**Data for this task:**
▼

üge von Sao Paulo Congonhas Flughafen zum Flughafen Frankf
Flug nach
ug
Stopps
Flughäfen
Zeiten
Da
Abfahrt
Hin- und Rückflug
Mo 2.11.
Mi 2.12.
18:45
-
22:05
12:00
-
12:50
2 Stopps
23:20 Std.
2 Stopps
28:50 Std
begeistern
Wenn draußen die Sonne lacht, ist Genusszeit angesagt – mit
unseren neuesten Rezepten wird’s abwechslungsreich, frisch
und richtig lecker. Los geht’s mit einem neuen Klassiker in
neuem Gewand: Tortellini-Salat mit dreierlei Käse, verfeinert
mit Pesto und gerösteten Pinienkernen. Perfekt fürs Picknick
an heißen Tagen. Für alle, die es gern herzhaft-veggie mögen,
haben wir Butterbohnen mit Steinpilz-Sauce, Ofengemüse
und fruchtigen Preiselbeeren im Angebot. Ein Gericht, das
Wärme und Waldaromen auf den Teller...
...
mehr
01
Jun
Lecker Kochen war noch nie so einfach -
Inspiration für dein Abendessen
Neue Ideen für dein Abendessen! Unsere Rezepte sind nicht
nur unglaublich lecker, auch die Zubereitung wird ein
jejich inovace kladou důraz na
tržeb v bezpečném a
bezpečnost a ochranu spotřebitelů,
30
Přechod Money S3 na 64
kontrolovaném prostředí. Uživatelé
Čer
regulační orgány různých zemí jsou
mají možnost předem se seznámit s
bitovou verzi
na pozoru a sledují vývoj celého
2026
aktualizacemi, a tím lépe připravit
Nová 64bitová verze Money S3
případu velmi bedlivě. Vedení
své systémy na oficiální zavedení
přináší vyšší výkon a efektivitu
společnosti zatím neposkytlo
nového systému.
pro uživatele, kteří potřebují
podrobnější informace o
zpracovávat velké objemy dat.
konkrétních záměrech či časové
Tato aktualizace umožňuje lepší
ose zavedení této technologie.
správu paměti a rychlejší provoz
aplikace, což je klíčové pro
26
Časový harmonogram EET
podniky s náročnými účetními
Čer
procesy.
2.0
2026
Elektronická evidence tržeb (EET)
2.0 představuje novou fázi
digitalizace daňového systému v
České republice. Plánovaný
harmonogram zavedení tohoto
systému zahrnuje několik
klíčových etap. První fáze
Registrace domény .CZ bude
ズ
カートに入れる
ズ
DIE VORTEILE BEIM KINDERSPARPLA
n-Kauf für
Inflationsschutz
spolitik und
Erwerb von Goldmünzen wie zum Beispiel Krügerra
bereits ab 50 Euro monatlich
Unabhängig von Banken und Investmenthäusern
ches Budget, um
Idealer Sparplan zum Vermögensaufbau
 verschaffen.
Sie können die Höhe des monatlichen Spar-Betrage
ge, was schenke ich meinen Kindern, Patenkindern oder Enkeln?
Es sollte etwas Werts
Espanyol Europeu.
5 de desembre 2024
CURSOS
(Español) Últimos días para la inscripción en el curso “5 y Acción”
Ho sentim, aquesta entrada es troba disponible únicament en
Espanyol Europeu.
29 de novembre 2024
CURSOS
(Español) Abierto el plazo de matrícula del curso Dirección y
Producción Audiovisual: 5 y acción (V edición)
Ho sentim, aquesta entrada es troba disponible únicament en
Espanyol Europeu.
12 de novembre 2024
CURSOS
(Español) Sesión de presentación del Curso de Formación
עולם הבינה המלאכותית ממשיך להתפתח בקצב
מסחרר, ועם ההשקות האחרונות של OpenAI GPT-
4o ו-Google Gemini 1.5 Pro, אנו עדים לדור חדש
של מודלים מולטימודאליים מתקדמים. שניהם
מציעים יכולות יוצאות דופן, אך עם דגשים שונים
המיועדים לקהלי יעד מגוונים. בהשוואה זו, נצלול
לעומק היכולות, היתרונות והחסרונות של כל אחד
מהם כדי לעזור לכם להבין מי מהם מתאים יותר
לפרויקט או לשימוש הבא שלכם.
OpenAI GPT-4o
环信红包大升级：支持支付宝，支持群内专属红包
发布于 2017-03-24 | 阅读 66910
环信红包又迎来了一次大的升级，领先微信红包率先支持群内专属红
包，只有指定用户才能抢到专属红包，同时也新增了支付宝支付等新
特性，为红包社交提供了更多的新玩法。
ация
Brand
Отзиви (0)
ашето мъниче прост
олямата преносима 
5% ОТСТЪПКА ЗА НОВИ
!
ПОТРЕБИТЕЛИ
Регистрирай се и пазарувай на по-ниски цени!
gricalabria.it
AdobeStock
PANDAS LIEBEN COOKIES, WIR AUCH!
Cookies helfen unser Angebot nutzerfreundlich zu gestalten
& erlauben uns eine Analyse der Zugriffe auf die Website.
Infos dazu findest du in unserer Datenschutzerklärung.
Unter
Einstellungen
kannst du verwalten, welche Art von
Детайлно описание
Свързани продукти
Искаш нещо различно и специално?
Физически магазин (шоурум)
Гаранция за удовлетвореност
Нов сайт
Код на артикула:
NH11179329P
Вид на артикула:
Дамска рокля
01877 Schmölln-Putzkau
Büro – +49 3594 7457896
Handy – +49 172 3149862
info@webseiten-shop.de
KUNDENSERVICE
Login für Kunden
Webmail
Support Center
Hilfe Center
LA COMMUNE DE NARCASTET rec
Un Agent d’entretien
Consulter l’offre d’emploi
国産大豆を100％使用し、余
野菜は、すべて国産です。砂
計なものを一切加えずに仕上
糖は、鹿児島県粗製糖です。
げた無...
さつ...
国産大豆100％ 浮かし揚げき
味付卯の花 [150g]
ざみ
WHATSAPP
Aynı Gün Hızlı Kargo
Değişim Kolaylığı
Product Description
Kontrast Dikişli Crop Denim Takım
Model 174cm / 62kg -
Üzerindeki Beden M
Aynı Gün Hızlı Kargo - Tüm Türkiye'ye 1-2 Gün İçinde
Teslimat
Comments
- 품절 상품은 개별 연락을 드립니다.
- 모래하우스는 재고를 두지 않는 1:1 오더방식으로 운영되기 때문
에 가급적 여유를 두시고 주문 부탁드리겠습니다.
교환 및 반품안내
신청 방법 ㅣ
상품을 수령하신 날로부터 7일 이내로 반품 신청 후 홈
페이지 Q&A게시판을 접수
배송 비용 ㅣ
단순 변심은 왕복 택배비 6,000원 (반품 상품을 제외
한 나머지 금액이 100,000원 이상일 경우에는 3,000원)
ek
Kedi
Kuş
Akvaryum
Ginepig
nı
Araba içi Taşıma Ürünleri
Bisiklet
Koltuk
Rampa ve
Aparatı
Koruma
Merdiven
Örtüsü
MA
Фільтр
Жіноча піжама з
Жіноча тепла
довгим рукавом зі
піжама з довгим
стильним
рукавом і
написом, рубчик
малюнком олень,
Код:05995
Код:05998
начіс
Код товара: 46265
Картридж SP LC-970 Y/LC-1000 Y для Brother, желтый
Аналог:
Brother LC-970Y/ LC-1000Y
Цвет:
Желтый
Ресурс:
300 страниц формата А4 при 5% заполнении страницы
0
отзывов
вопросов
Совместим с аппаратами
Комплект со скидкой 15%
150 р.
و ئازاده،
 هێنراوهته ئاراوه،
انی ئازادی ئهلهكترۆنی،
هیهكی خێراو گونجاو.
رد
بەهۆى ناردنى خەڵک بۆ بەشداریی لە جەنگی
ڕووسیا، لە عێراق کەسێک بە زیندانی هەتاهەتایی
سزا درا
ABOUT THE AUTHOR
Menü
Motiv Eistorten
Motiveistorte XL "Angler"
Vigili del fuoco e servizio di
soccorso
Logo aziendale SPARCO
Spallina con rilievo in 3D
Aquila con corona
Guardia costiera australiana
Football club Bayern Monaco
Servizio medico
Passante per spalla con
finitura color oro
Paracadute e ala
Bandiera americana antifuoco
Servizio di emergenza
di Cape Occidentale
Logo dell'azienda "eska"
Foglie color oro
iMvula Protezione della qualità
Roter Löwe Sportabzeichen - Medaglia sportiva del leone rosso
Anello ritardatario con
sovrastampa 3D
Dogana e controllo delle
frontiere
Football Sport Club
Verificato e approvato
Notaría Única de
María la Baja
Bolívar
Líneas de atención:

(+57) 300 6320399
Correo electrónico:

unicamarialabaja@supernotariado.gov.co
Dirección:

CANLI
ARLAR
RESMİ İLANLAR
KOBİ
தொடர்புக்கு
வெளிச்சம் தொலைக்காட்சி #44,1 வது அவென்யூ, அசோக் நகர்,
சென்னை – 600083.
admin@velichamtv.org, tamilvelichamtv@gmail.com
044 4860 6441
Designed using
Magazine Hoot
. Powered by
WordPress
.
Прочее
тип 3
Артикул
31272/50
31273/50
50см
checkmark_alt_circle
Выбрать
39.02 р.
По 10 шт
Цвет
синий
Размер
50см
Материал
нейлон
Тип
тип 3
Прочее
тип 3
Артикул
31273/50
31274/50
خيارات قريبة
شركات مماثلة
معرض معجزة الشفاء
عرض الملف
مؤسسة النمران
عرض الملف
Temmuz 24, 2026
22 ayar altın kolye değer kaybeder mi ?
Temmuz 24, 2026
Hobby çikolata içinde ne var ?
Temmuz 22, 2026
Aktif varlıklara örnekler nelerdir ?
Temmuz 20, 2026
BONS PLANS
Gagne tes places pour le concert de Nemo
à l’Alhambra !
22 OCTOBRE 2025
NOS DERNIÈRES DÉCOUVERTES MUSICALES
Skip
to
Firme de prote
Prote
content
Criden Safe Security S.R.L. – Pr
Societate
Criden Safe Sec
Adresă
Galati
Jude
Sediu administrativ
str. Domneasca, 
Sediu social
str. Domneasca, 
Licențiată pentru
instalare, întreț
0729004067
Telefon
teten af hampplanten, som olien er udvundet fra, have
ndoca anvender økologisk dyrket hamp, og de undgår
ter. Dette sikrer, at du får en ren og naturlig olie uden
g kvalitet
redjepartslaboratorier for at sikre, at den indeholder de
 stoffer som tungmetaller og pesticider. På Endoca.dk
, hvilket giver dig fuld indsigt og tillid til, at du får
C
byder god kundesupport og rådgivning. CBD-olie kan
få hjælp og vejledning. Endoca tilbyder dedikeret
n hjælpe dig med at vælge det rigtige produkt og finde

▲

**What to work on:**
All that should be written out is the stretch of lines above between the one holding "Совместим с аппаратами" and the one holding "checkmark_alt_circle", inclusive, exactly as given.

**Final answer:**
Совместим с аппаратами
Комплект со скидкой 15%
150 р.
و ئازاده،
 هێنراوهته ئاراوه،
انی ئازادی ئهلهكترۆنی،
هیهكی خێراو گونجاو.
رد
بەهۆى ناردنى خەڵک بۆ بەشداریی لە جەنگی
ڕووسیا، لە عێراق کەسێک بە زیندانی هەتاهەتایی
سزا درا
ABOUT THE AUTHOR
Menü
Motiv Eistorten
Motiveistorte XL "Angler"
Vigili del fuoco e servizio di
soccorso
Logo aziendale SPARCO
Spallina con rilievo in 3D
Aquila con corona
Guardia costiera australiana
Football club Bayern Monaco
Servizio medico
Passante per spalla con
finitura color oro
Paracadute e ala
Bandiera americana antifuoco
Servizio di emergenza
di Cape Occidentale
Logo dell'azienda "eska"
Foglie color oro
iMvula Protezione della qualità
Roter Löwe Sportabzeichen - Medaglia sportiva del leone rosso
Anello ritardatario con
sovrastampa 3D
Dogana e controllo delle
frontiere
Football Sport Club
Verificato e approvato
Notaría Única de
María la Baja
Bolívar
Líneas de atención:

(+57) 300 6320399
Correo electrónico:

unicamarialabaja@supernotariado.gov.co
Dirección:

CANLI
ARLAR
RESMİ İLANLAR
KOBİ
தொடர்புக்கு
வெளிச்சம் தொலைக்காட்சி #44,1 வது அவென்யூ, அசோக் நகர்,
சென்னை – 600083.
admin@velichamtv.org, tamilvelichamtv@gmail.com
044 4860 6441
Designed using
Magazine Hoot
. Powered by
WordPress
.
Прочее
тип 3
Артикул
31272/50
31273/50
50см
checkmark_alt_circle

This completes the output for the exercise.